Kenya
is betting on cheaper electricity and infrastructure costs to revamp
the manufacturing sector, which has remained stagnant over the past
decade and reverse the exit of major industrialists.
Industrialisation
secretary Adan Mohamed on Wednesday said the push for cheaper
electricity, construction of a new railway, roads and Mombasa port
expansion as well as the upgrade of technical schools for craftsmen is
meant to ease doing business.
Industries such as Eveready East Africa and tyre manufacturer Sameer Africa have pulled the plug on their businesses in Kenya.
The
government wants to make Kenya a cheap market as it competes with
countries like Egypt and South Africa for industrialists and raises the
sector’s contribution to GDP by 20 per cent.
“A
significant amount of imports come into the country, probably three
times the amount of exports, and that is a factor of many things not
being produced here.
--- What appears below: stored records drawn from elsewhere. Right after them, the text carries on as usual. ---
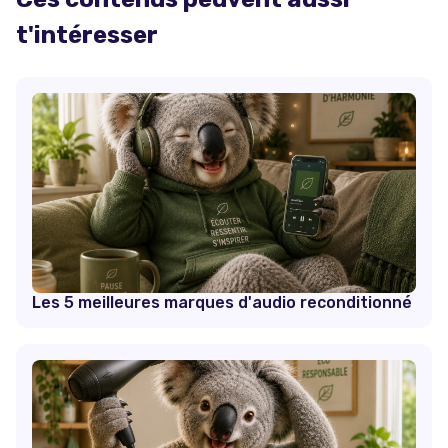
t'intéresser
Les 5 meilleures marques d'audio reconditionné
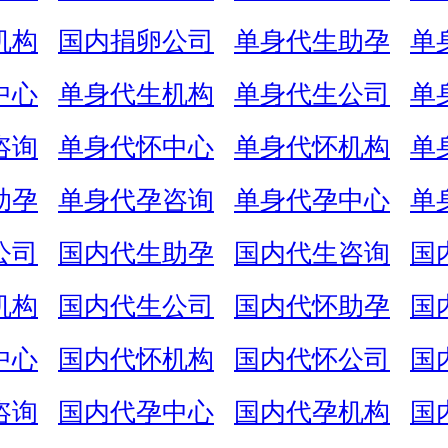
机构
国内捐卵公司
单身代生助孕
单
中心
单身代生机构
单身代生公司
单
咨询
单身代怀中心
单身代怀机构
单
助孕
单身代孕咨询
单身代孕中心
单
公司
国内代生助孕
国内代生咨询
国
机构
国内代生公司
国内代怀助孕
国
中心
国内代怀机构
国内代怀公司
国
咨询
国内代孕中心
国内代孕机构
国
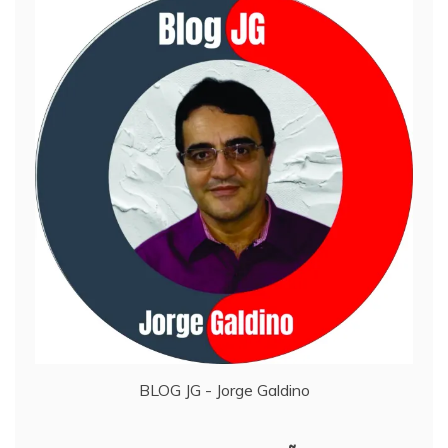
BLOG JG - Jorge Galdino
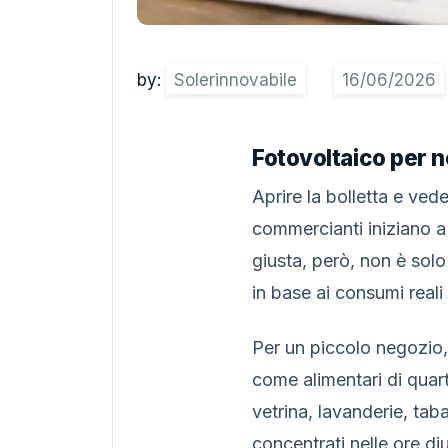
by:
Solerinnovabile
Fotovoltaico per n
Aprire la bolletta e ved
commercianti iniziano a
giusta, però, non è sol
in base ai consumi reali
Per un piccolo negozio, 
come alimentari di quart
vetrina, lavanderie, tab
concentrati nelle ore di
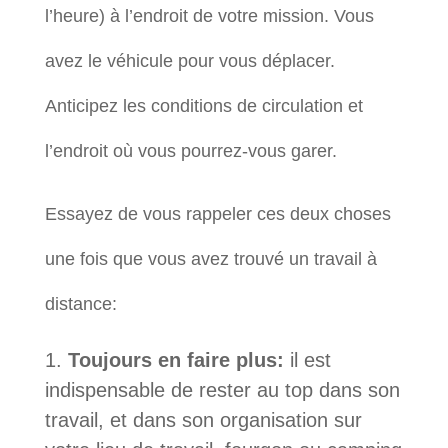
l’heure) à l’endroit de votre mission. Vous
avez le véhicule pour vous déplacer.
Anticipez les conditions de circulation et
l’endroit où vous pourrez-vous garer.
Essayez de vous rappeler ces deux choses
une fois que vous avez trouvé un travail à
distance:
Toujours en faire plus:
il est
indispensable de rester au top dans son
travail, et dans son organisation sur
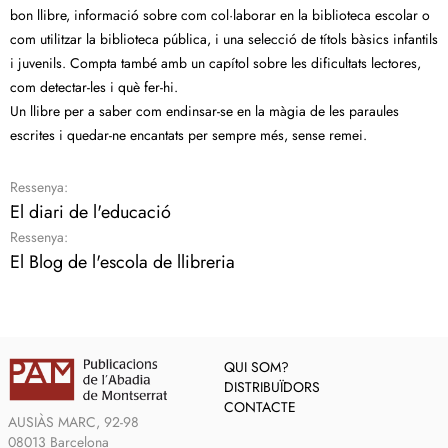
bon llibre, informació sobre com col·laborar en la biblioteca escolar o
com utilitzar la biblioteca pública, i una selecció de títols bàsics infantils
i juvenils. Compta també amb un capítol sobre les dificultats lectores,
com detectar-les i què fer-hi.
Un llibre per a saber com endinsar-se en la màgia de les paraules
escrites i quedar-ne encantats per sempre més, sense remei.
Ressenya:
El diari de l'educació
Ressenya:
El Blog de l'escola de llibreria
QUI SOM?
DISTRIBUÏDORS
CONTACTE
AUSIÀS MARC, 92-98
08013 Barcelona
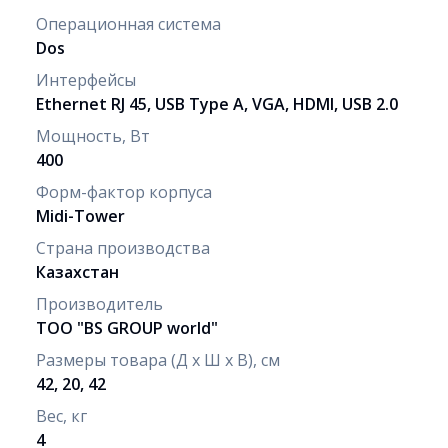
Операционная система
Dos
Интерфейсы
Ethernet RJ 45, USB Type A, VGA, HDMI, USB 2.0
Мощность, Вт
400
Форм-фактор корпуса
Midi-Tower
Страна производства
Казахстан
Производитель
ТОО "BS GROUP world"
Размеры товара (Д х Ш х В), см
42, 20, 42
Вес, кг
4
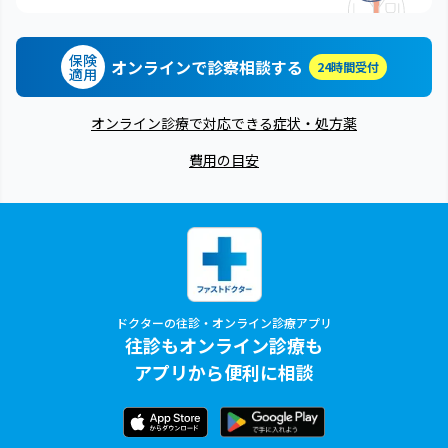
保険
オンラインで診察相談する
24時間受付
適用
オンライン診療で対応できる症状・処方薬
費用の目安
ドクターの往診・オンライン診療アプリ
往診もオンライン診療も
アプリから便利に相談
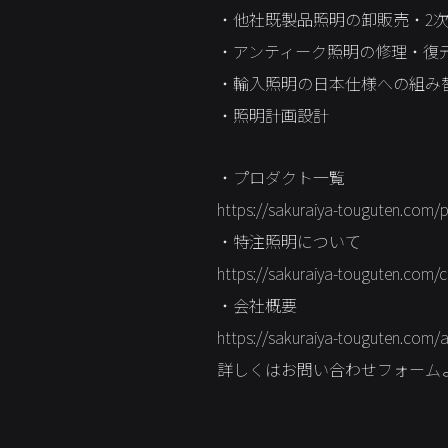
・他社既製品照明の卸販売・2
・アンティーク照明の修理・復
・輸入照明の日本仕様への組み替
・照明計画設計
・プロダクト一覧
https://sakuraiya-touguten.com/
・特注照明について
https://sakuraiya-touguten.com
・会社概要
https://sakuraiya-touguten.com/
詳しくはお問い合わせフォーム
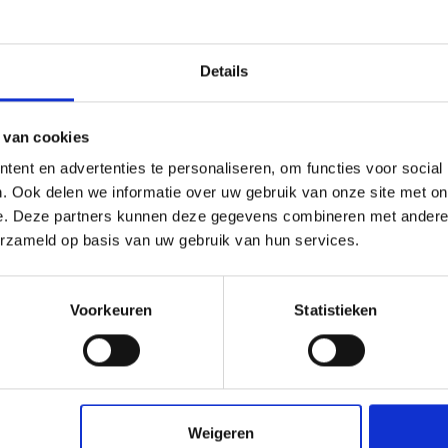
Details
 van cookies
ent en advertenties te personaliseren, om functies voor social
. Ook delen we informatie over uw gebruik van onze site met on
glas XT helder
Plexiglas XT helder
e. Deze partners kunnen deze gegevens combineren met andere i
x2050x2 mm
3050x1000x2 mm
erzameld op basis van uw gebruik van hun services.
,00
€ 56,50
Voorkeuren
Statistieken
check_circle
Klanten geven Vos Kunststoffen een
9,0/10
na
2663 beoordeli
Weigeren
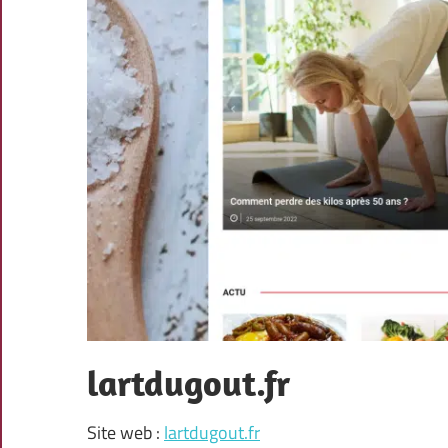
lartdugout.fr
Site web :
lartdugout.fr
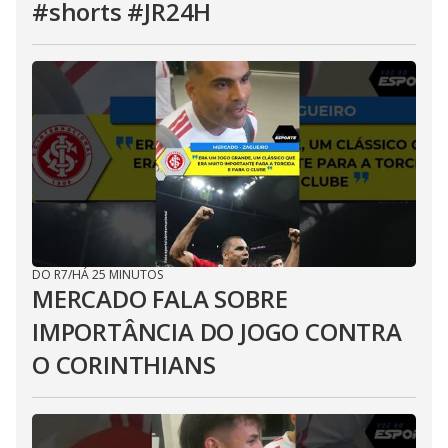
#shorts #JR24H
DO R7
/
HÁ 25 MINUTOS
MERCADO FALA SOBRE
IMPORTÂNCIA DO JOGO CONTRA
O CORINTHIANS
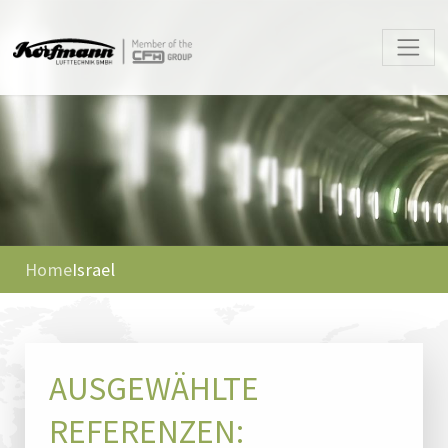
Home
Israel
AUSGEWÄHLTE
REFERENZEN:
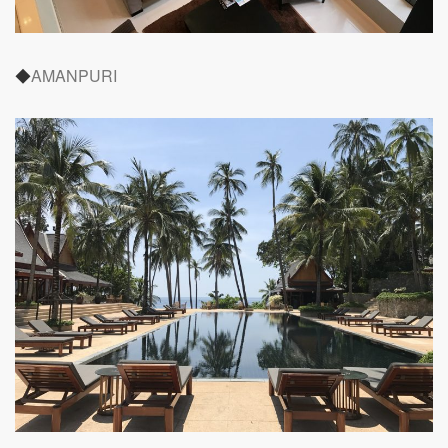
◆
AMANPURI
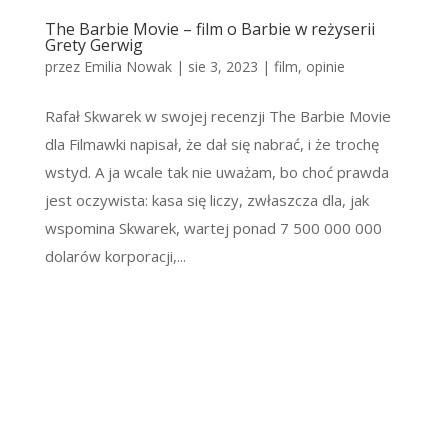
The Barbie Movie – film o Barbie w reżyserii
Grety Gerwig
przez
Emilia Nowak
|
sie 3, 2023
|
film
,
opinie
Rafał Skwarek w swojej recenzji The Barbie Movie
dla Filmawki napisał, że dał się nabrać, i że trochę
wstyd. A ja wcale tak nie uważam, bo choć prawda
jest oczywista: kasa się liczy, zwłaszcza dla, jak
wspomina Skwarek, wartej ponad 7 500 000 000
dolarów korporacji,...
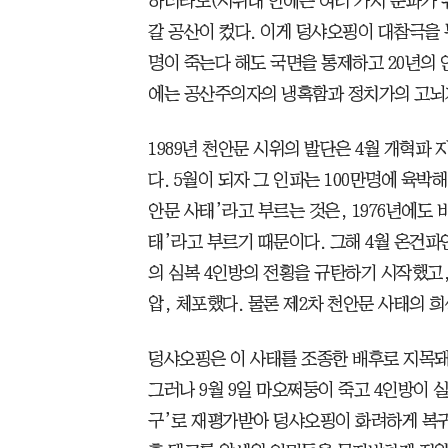
하더라도(시위대 안에는 여러 가지 분파가 
갈 공산이 컸다. 이게 덩샤오핑이 대참극을 
명이 죽는다 해도 국면을 통제하고 20년의 
에는 공산주의자의 냉혹함과 정치가의 고뇌
1989년 천안문 시위의 발단은 4월 개혁파
다. 5월이 되자 그 인파는 100만명에 육박
안문 사태’라고 부르는 것은, 1976년에도 
태’라고 부르기 때문이다. 그해 4월 온건
의 심복 4인방의 전횡을 규탄하기 시작했고
압, 체포했다. 물론 제2차 천안문 사태의
덩샤오핑은 이 사태를 조종한 배후로 지목돼
그러나 9월 9일 마오쩌둥이 죽고 4인방이 
구’로 재평가받아 덩샤오핑이 화려하게 복귀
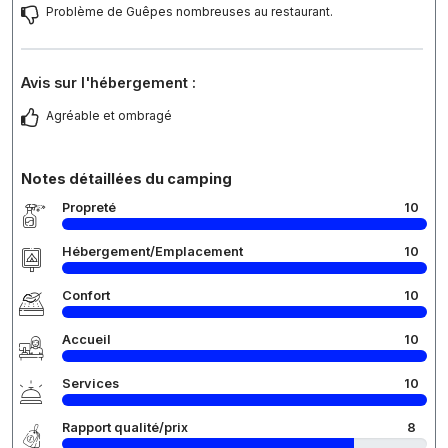
Problème de Guêpes nombreuses au restaurant.
Avis sur l'hébergement :
Agréable et ombragé
Notes détaillées du camping
Propreté
10
Hébergement/Emplacement
10
Confort
10
Accueil
10
Services
10
Rapport qualité/prix
8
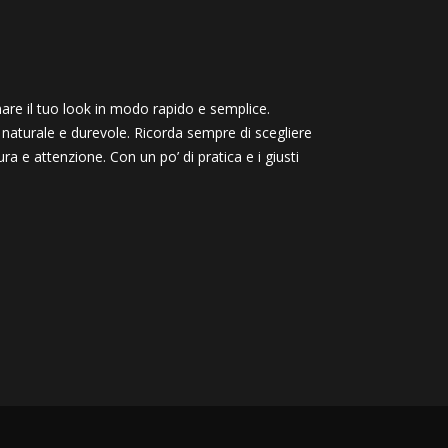
are il tuo look in modo rapido e semplice.
naturale e durevole. Ricorda sempre di scegliere
cura e attenzione. Con un po’ di pratica e i giusti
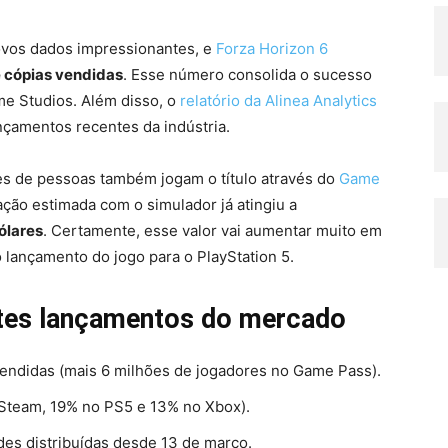
ovos dados impressionantes, e
Forza Horizon 6
e cópias vendidas
. Esse número consolida o sucesso
me Studios. Além disso, o
relatório da Alinea Analytics
çamentos recentes da indústria.
s de pessoas também jogam o título através do
Game
ção estimada com o simulador já atingiu a
ólares
. Certamente, esse valor vai aumentar muito em
lançamento do jogo para o PlayStation 5.
tes lançamentos do mercado
vendidas (mais 6 milhões de jogadores no Game Pass).
 Steam, 19% no PS5 e 13% no Xbox).
des distribuídas desde 13 de março.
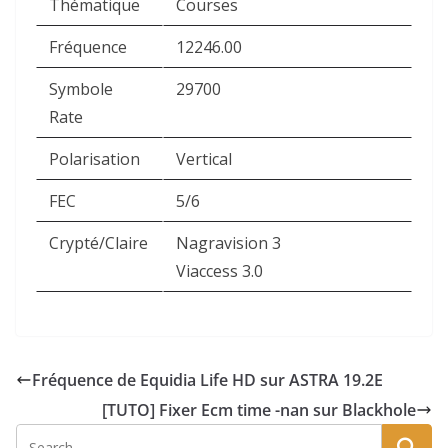
Thématique
Courses
Fréquence
12246.00
Symbole
29700
Rate
Polarisation
Vertical
FEC
5/6
Crypté/Claire
Nagravision 3
Viaccess 3.0
Fréquence de Equidia Life HD sur ASTRA 19.2E
[TUTO] Fixer Ecm time -nan sur Blackhole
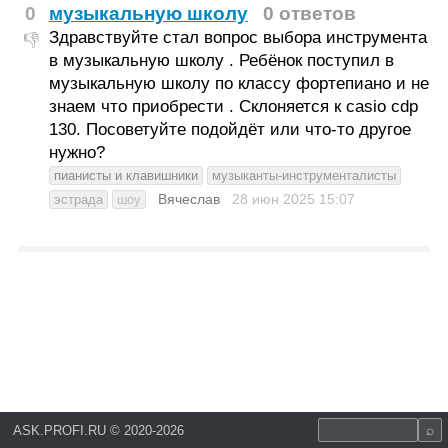
0
музыкальную школу
0 ответов
Здравствуйте стал вопрос выбора инструмента
👎
в музыкальную школу . Ребёнок поступил в
музыкальную школу по классу фортепиано и не
знаем что приобрести . Склоняется к casio cdp
130. Посоветуйте подойдёт или что-то другое
нужно?
пианисты и клавишники
музыканты-инструменталисты
Вячеслав
28 июн 2025
15:07
эстрада
шоу
ASK.PROFI.RU
©
2020-2026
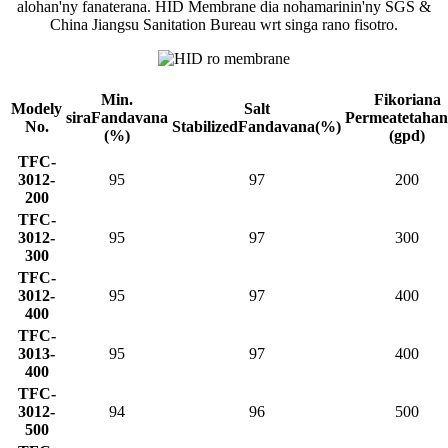
alohan'ny fanaterana. HID Membrane dia nohamarinin'ny SGS &
China Jiangsu Sanitation Bureau wrt singa rano fisotro.
Min.
Fikoriana
Modely
Salt
sira
Fandavana
Permeate
tahan
No.
Stabilized
Fandavana(%)
(%)
(gpd)
TFC-
3012-
95
97
200
200
TFC-
3012-
95
97
300
300
TFC-
3012-
95
97
400
400
TFC-
3013-
95
97
400
400
TFC-
3012-
94
96
500
500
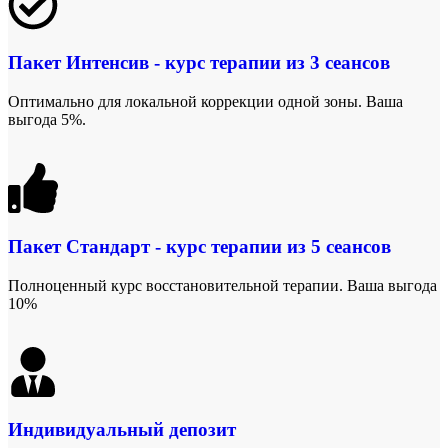
Пакет Интенсив - курс терапии из 3 сеансов
Оптимально для локальной коррекции одной зоны. Ваша
выгода 5%.
Пакет Стандарт - курс терапии из 5 сеансов
Полноценный курс восстановительной терапии. Ваша выгода
10%
Индивидуальный депозит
Some of them are things we will take a bit of time
to manufacture but we are building a road map to ensure we get there,”
said Mr Mohamed in Nairobi.
A lot of multinationals are consolidating their production in cheaper markets.
Rickety
infrastructure, high energy costs and a small base of workers with
technical skills to work in plants have dimmed Kenya’s industrial sector
and cited among factors behind relocation of manufacturers to other
countries.
These bottlenecks are being tackled, said
Mr Mohamed. Tariffs paid to Independent Power Producers (IPPs) will be
reviewed in a fresh effort to lower the cost of electricity.
The
Energy ministry on Tuesday named a task force that will review Power
Purchase Agreements (PPAs) between Kenya and electricity generators to
eliminate contracts burdening consumers.
Kenya has embarked on major infrastructure projects to make up for decades of under-investment which stunted economic growth.
It
has announced plans to build 10,000 kilometres of paved roads and
construction of a new railway that will eventually link Mombasa to
Uganda.
The railway will ferry heavy containers faster and at less than half the current freight costs.
The railway will ferry heavy containers faster and at less than half the current freight costs.
Mr
Mohamed said the Buy Kenya Build Kenya policy, which seeks to promote
the purchase of locally produced goods by government departments, will
be strictly enforced to create a market for local industries.
He spoke ahead of the Kenya Manufacturing Summit and Expo, which is expected to be opened today by President Uhuru Kenyatta.
KAM
chief executive Phyllis Wakiaga said the expo, bringing together over
120 manufacturers, seeks to showcase locally manufactured goods.